Wightman found the Vaccine Injury Support Program challenging to navigate. He explained that to apply, claimants must fill out every expense, the date and time of each appointment, a list of every medication, and a complete medical record so doctors can validate the claim.
He heard from other claimants with similar problems with the program. For many, the lump sum payout was “insignificant,” and access to timely communication from case managers was a common problem.
Wightman had to be proactive, continually calling to ensure people were still working on his case. Wightman tracked down his vaccine batch number and learned that his shot came from a Baltimore, Md. factory with known quality control problems at the time he was injured.

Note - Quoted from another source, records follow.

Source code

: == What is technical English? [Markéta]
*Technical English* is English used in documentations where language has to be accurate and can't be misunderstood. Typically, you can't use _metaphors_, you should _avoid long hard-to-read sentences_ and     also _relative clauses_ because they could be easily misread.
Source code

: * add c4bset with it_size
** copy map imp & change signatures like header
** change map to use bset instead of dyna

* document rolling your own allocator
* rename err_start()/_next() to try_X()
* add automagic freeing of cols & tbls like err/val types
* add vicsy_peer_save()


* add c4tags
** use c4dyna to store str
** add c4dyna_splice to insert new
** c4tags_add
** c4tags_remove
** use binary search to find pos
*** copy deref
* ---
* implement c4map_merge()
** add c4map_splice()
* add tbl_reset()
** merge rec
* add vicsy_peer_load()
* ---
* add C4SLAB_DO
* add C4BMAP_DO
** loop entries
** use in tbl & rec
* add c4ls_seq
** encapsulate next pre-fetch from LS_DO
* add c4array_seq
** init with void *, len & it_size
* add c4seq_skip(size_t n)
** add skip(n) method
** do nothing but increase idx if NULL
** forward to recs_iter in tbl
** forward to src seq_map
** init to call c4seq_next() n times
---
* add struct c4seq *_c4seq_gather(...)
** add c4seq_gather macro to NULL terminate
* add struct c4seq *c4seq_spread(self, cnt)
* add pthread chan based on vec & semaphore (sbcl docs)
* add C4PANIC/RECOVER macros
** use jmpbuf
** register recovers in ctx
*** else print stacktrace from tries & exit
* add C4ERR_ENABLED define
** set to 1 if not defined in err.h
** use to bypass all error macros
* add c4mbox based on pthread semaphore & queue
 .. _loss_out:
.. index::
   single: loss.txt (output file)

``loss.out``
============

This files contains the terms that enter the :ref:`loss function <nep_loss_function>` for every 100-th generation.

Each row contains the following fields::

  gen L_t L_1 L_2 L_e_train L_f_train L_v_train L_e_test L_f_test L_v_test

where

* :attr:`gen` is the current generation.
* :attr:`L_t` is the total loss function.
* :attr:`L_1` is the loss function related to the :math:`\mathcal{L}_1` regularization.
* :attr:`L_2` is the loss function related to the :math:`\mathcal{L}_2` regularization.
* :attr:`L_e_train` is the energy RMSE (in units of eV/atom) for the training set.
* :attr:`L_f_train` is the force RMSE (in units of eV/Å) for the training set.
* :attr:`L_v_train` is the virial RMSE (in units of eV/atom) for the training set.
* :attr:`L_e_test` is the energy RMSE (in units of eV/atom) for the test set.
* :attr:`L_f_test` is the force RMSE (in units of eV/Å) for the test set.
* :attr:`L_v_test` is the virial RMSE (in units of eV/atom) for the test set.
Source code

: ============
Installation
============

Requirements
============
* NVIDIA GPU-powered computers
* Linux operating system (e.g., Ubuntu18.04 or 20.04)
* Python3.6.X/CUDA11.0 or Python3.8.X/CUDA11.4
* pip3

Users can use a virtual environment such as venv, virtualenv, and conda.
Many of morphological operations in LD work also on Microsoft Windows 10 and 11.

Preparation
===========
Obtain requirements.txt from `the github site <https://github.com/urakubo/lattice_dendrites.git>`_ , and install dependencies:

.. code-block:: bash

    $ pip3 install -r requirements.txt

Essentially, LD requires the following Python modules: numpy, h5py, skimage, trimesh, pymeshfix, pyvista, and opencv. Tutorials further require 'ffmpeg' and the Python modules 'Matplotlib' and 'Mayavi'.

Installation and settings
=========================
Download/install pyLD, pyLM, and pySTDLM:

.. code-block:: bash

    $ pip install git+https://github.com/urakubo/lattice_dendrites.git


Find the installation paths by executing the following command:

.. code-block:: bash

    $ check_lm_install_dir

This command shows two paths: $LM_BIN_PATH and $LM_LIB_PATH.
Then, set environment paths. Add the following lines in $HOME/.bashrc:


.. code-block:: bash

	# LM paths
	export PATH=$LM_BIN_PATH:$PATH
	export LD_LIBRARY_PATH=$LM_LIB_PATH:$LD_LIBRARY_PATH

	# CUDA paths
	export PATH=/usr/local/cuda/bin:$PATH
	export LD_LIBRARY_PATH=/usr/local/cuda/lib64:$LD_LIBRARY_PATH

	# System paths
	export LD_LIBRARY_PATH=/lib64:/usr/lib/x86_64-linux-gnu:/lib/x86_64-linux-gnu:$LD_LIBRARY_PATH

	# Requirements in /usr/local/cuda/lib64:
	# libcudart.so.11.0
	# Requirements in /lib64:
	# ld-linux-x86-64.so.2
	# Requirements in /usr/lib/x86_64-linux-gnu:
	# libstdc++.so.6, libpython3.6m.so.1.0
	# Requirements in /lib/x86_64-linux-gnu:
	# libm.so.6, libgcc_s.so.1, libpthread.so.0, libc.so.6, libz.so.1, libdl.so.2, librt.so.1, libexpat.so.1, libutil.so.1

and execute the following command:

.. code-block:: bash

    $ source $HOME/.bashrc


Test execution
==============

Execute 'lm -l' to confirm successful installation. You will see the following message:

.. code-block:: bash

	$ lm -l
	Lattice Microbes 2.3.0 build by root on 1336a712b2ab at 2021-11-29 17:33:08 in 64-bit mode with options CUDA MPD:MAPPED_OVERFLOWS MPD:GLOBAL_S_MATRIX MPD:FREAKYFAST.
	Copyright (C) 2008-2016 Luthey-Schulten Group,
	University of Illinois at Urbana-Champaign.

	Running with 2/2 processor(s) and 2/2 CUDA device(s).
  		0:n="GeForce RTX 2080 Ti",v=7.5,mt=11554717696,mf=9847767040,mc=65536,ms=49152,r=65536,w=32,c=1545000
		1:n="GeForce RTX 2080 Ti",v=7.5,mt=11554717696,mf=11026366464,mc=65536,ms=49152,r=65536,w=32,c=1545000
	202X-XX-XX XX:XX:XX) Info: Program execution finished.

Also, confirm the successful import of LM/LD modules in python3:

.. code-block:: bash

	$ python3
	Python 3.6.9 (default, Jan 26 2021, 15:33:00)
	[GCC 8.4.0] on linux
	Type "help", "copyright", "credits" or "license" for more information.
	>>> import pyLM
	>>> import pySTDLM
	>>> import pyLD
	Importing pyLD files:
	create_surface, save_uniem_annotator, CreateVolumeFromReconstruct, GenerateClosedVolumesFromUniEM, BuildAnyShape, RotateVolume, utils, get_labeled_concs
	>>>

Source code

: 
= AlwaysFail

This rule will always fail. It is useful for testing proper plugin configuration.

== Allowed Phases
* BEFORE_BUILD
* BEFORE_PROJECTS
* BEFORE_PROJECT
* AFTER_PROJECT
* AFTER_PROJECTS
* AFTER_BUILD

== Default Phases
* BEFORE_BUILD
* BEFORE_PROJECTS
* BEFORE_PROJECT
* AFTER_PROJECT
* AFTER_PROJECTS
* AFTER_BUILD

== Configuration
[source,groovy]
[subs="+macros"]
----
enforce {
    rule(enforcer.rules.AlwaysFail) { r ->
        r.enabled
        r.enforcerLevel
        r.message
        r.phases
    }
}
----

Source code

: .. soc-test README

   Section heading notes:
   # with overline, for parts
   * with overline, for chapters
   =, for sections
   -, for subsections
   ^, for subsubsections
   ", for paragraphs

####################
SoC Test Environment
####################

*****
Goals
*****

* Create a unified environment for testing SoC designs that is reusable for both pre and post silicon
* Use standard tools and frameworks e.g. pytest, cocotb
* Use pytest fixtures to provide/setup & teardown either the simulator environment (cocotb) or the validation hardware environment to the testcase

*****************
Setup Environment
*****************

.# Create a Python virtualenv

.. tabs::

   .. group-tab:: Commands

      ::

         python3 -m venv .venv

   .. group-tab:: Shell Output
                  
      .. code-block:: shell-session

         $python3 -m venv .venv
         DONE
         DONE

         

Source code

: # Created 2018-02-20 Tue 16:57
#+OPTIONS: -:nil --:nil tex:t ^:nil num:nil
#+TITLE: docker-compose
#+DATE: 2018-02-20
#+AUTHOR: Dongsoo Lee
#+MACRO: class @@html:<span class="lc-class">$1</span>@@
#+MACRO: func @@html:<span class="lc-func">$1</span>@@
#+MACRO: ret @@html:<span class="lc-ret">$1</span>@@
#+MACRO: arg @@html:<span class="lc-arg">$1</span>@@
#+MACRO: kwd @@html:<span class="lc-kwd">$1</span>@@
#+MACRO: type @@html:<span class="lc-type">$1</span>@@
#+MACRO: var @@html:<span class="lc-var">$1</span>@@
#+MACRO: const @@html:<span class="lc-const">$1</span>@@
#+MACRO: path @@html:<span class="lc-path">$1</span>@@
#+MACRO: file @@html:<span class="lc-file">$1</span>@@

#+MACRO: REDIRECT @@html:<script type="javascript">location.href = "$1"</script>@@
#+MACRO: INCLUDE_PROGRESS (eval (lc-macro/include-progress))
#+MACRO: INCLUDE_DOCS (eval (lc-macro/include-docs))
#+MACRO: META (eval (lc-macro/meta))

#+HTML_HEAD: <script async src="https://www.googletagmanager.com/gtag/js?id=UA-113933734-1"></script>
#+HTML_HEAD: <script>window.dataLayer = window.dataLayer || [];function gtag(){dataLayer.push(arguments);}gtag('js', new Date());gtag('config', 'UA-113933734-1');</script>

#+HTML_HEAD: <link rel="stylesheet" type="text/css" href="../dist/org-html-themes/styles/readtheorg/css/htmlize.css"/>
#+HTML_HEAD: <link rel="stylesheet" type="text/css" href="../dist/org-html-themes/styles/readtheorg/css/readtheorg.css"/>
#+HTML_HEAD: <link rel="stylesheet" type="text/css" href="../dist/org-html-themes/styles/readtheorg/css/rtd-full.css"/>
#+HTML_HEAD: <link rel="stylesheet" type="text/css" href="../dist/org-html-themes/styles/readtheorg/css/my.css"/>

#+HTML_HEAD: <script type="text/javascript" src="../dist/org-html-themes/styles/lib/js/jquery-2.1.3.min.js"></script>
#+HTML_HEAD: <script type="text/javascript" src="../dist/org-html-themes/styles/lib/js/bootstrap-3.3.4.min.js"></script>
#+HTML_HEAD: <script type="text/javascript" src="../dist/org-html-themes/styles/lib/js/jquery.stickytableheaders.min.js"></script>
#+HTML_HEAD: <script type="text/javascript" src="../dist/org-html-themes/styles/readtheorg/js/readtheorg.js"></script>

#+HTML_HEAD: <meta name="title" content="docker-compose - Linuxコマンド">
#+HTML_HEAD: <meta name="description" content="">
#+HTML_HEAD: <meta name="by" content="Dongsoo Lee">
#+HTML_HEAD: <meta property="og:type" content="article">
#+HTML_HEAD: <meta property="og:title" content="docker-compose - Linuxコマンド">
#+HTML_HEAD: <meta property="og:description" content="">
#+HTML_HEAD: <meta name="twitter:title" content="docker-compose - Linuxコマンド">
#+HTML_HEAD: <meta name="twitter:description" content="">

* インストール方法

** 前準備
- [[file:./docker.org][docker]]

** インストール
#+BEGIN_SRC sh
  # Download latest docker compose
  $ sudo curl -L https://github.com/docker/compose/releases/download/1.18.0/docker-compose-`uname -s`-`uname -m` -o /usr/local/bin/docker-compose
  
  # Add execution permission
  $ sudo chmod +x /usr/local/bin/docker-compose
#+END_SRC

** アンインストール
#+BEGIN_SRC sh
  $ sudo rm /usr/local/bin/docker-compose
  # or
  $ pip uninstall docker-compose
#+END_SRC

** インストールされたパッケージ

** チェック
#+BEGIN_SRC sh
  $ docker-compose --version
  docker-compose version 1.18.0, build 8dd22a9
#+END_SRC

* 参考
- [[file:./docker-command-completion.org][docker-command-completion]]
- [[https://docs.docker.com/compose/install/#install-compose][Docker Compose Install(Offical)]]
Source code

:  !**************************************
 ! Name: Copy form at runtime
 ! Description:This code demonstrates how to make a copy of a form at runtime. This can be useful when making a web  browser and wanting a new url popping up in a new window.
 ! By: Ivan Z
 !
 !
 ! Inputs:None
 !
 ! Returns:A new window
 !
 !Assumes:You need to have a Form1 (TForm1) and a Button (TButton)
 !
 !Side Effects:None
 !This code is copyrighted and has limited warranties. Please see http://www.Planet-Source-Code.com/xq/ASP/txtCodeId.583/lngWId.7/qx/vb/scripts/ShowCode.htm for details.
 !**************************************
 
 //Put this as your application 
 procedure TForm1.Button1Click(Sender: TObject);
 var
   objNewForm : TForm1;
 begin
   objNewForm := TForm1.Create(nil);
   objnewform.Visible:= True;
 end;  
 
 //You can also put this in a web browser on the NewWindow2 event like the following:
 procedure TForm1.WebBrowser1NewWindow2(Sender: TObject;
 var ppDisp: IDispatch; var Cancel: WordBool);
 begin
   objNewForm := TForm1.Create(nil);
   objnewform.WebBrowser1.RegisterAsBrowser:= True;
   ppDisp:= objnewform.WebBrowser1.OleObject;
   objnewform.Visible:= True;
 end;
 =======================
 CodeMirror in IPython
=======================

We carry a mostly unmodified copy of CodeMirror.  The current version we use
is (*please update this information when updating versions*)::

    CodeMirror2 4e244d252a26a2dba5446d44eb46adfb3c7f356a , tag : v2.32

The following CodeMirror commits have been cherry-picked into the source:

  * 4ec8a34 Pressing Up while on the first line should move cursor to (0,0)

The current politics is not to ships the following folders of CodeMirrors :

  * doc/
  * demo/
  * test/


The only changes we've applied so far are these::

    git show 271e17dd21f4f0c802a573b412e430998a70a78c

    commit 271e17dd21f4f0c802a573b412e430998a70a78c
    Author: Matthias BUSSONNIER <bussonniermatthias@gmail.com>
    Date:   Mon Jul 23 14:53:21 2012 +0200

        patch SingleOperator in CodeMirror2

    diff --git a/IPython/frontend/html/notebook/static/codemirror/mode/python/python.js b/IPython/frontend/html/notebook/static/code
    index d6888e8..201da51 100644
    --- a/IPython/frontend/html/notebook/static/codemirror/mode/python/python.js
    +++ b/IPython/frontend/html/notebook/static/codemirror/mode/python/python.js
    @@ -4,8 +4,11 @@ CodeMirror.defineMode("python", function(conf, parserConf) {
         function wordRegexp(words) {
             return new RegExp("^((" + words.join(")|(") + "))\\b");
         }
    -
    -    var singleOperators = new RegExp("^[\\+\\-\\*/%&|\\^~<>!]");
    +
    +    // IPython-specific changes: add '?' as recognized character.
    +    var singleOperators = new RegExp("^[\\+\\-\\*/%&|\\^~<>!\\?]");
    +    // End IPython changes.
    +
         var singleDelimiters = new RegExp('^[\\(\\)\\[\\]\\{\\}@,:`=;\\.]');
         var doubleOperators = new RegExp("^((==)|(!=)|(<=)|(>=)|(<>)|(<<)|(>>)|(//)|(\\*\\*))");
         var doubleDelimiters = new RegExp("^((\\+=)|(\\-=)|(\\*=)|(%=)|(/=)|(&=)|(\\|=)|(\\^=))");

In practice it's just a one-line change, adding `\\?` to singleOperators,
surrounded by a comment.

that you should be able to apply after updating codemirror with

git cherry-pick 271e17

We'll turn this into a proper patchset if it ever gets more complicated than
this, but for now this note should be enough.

The Vaccine Injury Support Program did not respond to a request from True North regarding Wightman’s claim that system was difficult to navigate, but a spokesperson did explain the process for determining compensation.
“A panel of three VISP physicians will determine if the vaccine was the probable cause of the injury and if the injury is severe and permanent. This will determine the eligibility and level of financial support. The amount of financial support is based on a pre-determined financial support payment framework,” the spokesperson said.
Wightman thinks the Canadian government could have prevented vaccine injuries by not accepting AstraZeneca from the Baltimore plant despite the U.S. Food and Drug Administration’s warning of poor quality earlier that month.
“I’d love to see an inquiry or an investigation going on there because there’s not just a little bit of smoke there. There’s a lot of smoke.” Wightman said.
By March 2021, over a dozen countries had suspended using the AstraZeneca COVID-19 vaccine.
The B.C. government initially suspended AstraZeneca vaccine for anyone under 55 that same month, but by April 19, in response to a third wave of COVID, expanded access to people 40 and up. Wightman received the AstraZeneca vaccine 11 days later, although he was only 39 at the time.
Other than a more accessible program to navigate and more compensation from the government to account for expenses and lost earnings, Wightman would like an official apology.
“I would like to hear that ‘We oversold the vaccines. We know now that they weren’t as effective as we thought, and a lot of people were hurt along the way,” he said.